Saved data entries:
·····

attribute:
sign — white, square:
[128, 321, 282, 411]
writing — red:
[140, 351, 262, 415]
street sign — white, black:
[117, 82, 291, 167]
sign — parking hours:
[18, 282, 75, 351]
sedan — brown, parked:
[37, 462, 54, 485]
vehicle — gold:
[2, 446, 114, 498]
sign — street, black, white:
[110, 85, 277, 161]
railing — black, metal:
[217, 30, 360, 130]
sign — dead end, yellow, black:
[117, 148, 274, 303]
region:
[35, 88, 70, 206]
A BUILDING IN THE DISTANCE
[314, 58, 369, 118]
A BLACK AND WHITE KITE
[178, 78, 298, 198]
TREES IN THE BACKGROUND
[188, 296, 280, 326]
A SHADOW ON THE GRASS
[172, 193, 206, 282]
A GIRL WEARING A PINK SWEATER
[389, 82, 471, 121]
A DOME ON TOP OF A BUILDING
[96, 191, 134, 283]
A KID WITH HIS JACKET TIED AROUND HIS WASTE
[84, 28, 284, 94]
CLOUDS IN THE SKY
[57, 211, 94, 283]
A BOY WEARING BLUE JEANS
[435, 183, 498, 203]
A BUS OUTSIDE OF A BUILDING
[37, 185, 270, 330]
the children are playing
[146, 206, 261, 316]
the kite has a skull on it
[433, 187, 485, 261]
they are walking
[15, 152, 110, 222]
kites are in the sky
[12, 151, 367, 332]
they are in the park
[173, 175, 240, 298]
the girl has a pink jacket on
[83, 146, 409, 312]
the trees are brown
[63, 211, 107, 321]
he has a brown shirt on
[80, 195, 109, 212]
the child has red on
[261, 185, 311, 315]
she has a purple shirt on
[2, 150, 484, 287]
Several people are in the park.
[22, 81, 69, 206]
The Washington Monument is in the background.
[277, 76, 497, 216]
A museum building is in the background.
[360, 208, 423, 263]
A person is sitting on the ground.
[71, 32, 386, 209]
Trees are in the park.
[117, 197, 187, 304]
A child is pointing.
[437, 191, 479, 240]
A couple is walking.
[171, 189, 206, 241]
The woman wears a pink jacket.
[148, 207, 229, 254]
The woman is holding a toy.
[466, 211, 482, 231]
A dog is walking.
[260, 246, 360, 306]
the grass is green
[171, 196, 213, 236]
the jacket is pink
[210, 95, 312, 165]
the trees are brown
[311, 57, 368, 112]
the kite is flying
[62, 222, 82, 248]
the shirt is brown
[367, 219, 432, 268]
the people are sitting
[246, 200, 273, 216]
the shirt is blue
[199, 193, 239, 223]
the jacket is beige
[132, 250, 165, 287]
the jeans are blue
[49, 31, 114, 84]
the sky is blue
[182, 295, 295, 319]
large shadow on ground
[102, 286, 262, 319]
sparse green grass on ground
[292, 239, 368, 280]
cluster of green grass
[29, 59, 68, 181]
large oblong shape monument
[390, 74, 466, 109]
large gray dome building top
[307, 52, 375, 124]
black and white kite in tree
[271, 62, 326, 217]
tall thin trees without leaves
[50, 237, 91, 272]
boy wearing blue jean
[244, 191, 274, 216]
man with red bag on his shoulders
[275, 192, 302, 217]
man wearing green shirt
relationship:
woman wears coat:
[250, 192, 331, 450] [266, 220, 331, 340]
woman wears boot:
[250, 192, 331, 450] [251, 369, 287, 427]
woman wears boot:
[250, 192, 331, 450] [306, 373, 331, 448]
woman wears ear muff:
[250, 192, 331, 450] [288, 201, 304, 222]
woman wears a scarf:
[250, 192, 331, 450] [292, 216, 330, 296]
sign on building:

·····

TASK DIRECTIONS – Turn every line of the material above into a JSON list of strings, one string per line, leaving out any blank lines.

EXERCISE ANSWER –
[
  "attribute:",
  "sign — white, square:",
  "[128, 321, 282, 411]",
  "writing — red:",
  "[140, 351, 262, 415]",
  "street sign — white, black:",
  "[117, 82, 291, 167]",
  "sign — parking hours:",
  "[18, 282, 75, 351]",
  "sedan — brown, parked:",
  "[37, 462, 54, 485]",
  "vehicle — gold:",
  "[2, 446, 114, 498]",
  "sign — street, black, white:",
  "[110, 85, 277, 161]",
  "railing — black, metal:",
  "[217, 30, 360, 130]",
  "sign — dead end, yellow, black:",
  "[117, 148, 274, 303]",
  "region:",
  "[35, 88, 70, 206]",
  "A BUILDING IN THE DISTANCE",
  "[314, 58, 369, 118]",
  "A BLACK AND WHITE KITE",
  "[178, 78, 298, 198]",
  "TREES IN THE BACKGROUND",
  "[188, 296, 280, 326]",
  "A SHADOW ON THE GRASS",
  "[172, 193, 206, 282]",
  "A GIRL WEARING A PINK SWEATER",
  "[389, 82, 471, 121]",
  "A DOME ON TOP OF A BUILDING",
  "[96, 191, 134, 283]",
  "A KID WITH HIS JACKET TIED AROUND HIS WASTE",
  "[84, 28, 284, 94]",
  "CLOUDS IN THE SKY",
  "[57, 211, 94, 283]",
  "A BOY WEARING BLUE JEANS",
  "[435, 183, 498, 203]",
  "A BUS OUTSIDE OF A BUILDING",
  "[37, 185, 270, 330]",
  "the children are playing",
  "[146, 206, 261, 316]",
  "the kite has a skull on it",
  "[433, 187, 485, 261]",
  "they are walking",
  "[15, 152, 110, 222]",
  "kites are in the sky",
  "[12, 151, 367, 332]",
  "they are in the park",
  "[173, 175, 240, 298]",
  "the girl has a pink jacket on",
  "[83, 146, 409, 312]",
  "the trees are brown",
  "[63, 211, 107, 321]",
  "he has a brown shirt on",
  "[80, 195, 109, 212]",
  "the child has red on",
  "[261, 185, 311, 315]",
  "she has a purple shirt on",
  "[2, 150, 484, 287]",
  "Several people are in the park.",
  "[22, 81, 69, 206]",
  "The Washington Monument is in the background.",
  "[277, 76, 497, 216]",
  "A museum building is in the background.",
  "[360, 208, 423, 263]",
  "A person is sitting on the ground.",
  "[71, 32, 386, 209]",
  "Trees are in the park.",
  "[117, 197, 187, 304]",
  "A child is pointing.",
  "[437, 191, 479, 240]",
  "A couple is walking.",
  "[171, 189, 206, 241]",
  "The woman wears a pink jacket.",
  "[148, 207, 229, 254]",
  "The woman is holding a toy.",
  "[466, 211, 482, 231]",
  "A dog is walking.",
  "[260, 246, 360, 306]",
  "the grass is green",
  "[171, 196, 213, 236]",
  "the jacket is pink",
  "[210, 95, 312, 165]",
  "the trees are brown",
  "[311, 57, 368, 112]",
  "the kite is flying",
  "[62, 222, 82, 248]",
  "the shirt is brown",
  "[367, 219, 432, 268]",
  "the people are sitting",
  "[246, 200, 273, 216]",
  "the shirt is blue",
  "[199, 193, 239, 223]",
  "the jacket is beige",
  "[132, 250, 165, 287]",
  "the jeans are blue",
  "[49, 31, 114, 84]",
  "the sky is blue",
  "[182, 295, 295, 319]",
  "large shadow on ground",
  "[102, 286, 262, 319]",
  "sparse green grass on ground",
  "[292, 239, 368, 280]",
  "cluster of green grass",
  "[29, 59, 68, 181]",
  "large oblong shape monument",
  "[390, 74, 466, 109]",
  "large gray dome building top",
  "[307, 52, 375, 124]",
  "black and white kite in tree",
  "[271, 62, 326, 217]",
  "tall thin trees without leaves",
  "[50, 237, 91, 272]",
  "boy wearing blue jean",
  "[244, 191, 274, 216]",
  "man with red bag on his shoulders",
  "[275, 192, 302, 217]",
  "man wearing green shirt",
  "relationship:",
  "woman wears coat:",
  "[250, 192, 331, 450] [266, 220, 331, 340]",
  "woman wears boot:",
  "[250, 192, 331, 450] [251, 369, 287, 427]",
  "woman wears boot:",
  "[250, 192, 331, 450] [306, 373, 331, 448]",
  "woman wears ear muff:",
  "[250, 192, 331, 450] [288, 201, 304, 222]",
  "woman wears a scarf:",
  "[250, 192, 331, 450] [292, 216, 330, 296]",
  "sign on building:"
]